The authors didn’t consider structure other than H, P, DIV, and A.
The features that seemed to work involved number of words and density of text relative to links.

The only global features they use of a collection are the global word frequencies (thus getting at something like stop list type features).

They consider all sorts of local features, such as average word length, total number of words, average sentence length (using a simple heuristic sentence detector), ratio of periods to other characters, number of capitalized words and ratio of capitalized to non-capitalized words, etc. etc.

One of their most useful features is link density, which is number of words in anchor (A) spans compared to total number of words.

They also consider position in the document, though this is tricky with only the raw HTML rather than the rendered output, as relative locations may change visually relative to the underlying HTML.

Quotients Features and Context

The authors extract these basic features from blocks, but then use the current (C), previous (P), and next (N) values in classification.
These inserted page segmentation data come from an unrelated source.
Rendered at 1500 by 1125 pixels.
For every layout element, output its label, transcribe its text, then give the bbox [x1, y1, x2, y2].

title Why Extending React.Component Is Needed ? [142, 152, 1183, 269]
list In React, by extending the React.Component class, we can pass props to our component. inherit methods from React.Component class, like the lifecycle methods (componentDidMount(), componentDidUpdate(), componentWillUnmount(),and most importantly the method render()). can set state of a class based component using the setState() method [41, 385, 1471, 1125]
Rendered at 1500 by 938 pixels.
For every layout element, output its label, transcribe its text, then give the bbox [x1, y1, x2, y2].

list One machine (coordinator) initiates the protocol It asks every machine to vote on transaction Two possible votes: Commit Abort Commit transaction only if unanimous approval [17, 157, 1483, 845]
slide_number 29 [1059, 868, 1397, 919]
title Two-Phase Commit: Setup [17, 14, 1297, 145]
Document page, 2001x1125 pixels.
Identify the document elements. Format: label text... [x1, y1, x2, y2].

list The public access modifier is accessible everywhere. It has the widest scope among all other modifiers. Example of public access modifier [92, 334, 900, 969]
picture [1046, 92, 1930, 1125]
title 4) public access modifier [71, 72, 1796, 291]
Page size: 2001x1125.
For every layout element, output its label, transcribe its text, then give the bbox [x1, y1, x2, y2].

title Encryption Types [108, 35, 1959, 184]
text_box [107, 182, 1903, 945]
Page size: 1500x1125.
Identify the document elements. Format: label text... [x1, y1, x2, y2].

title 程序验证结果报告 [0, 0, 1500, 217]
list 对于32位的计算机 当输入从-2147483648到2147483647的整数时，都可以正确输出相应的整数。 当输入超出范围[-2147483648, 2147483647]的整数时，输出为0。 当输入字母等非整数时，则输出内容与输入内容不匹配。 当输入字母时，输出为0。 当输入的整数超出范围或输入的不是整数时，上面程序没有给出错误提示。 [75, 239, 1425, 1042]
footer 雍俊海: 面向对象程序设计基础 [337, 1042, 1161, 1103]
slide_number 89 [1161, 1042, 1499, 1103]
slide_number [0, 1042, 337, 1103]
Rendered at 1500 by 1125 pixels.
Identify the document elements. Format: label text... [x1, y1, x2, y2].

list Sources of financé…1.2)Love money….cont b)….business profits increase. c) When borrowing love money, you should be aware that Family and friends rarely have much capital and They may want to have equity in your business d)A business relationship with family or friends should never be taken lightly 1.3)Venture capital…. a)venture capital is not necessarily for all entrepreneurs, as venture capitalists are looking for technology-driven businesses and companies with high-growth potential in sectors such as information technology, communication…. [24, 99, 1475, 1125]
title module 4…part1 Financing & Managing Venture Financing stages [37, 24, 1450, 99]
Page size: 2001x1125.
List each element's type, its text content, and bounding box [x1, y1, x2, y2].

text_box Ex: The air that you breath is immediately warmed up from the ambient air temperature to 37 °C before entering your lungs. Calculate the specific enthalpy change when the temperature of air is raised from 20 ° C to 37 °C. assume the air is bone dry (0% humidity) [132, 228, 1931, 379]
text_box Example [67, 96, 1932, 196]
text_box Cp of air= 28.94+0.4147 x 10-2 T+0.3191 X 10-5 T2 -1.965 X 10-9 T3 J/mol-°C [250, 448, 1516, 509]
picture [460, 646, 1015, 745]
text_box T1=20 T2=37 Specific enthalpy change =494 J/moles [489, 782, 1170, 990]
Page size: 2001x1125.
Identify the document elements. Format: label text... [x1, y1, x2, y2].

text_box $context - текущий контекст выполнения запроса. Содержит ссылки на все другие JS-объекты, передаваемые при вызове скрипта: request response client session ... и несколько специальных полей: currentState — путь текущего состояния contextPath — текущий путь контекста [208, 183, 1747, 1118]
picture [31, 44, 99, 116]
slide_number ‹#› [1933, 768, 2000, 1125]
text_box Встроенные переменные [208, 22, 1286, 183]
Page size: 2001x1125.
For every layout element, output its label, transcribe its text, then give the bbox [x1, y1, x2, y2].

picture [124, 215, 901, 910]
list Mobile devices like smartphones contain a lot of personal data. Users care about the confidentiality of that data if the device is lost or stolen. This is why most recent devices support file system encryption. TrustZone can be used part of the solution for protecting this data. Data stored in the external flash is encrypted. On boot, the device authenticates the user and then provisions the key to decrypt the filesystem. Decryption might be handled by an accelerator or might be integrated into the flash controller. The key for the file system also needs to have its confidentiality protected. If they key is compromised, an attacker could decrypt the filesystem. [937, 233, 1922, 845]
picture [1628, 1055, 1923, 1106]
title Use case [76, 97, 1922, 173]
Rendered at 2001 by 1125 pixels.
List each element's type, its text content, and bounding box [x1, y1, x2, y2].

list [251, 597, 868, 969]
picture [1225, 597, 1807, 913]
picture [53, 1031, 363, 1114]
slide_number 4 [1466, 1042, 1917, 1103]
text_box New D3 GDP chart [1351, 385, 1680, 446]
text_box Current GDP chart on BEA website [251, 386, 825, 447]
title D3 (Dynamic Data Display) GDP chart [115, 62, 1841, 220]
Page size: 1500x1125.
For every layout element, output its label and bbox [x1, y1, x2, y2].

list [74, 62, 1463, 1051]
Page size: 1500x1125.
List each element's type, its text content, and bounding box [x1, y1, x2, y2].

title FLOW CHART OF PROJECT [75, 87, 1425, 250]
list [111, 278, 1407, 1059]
Specifically, they find it useful to look at the quotient of the number of words in the previous block to the current block (their notation “P/C”).

The authors say “the text flow capturing variants of thse features (number of words quotient, text density quotient, …), which relate the value of the current block to the previous one, provide the highest information gain, indicating that intradocument context plays an important role”.

It’d be nice if these papers came with a table of features with simple definitions to make it easy for someone to browse them.

Sequence Model Decoding?

The classification in this paper is apparently done independently in a block-by-block fashion. I’d think using a sequence model like structured SVMs or CRFs would provide higher accuracy. Given the small number of categories (i.e. boilerplate/not), it’d be very speedy, too, even with second-order models.

(Greedy) Information Gain

The authors rank features by information gain. The big winners are number of words quotient, text density quotient, number of words, and the link and text densities. Clearly these are related measures, but it’s prohibitive to consider all the possible subsets of features.


They conclude word count is most important. Coupled with link density, you’re most of the way to the best results achieved using all local features plus global frequency.

Or, Ask Ryan

Ryan Nitz, enterprise programmer par excellence, just happened to be over for dinner last night. I asked him if he’d dealt with this problem and he said he just used the ratio of punctuation to letters. That seems similar to but simpler and more portable than the stopword approach Aria Haghighi suggested in a comment in the last post.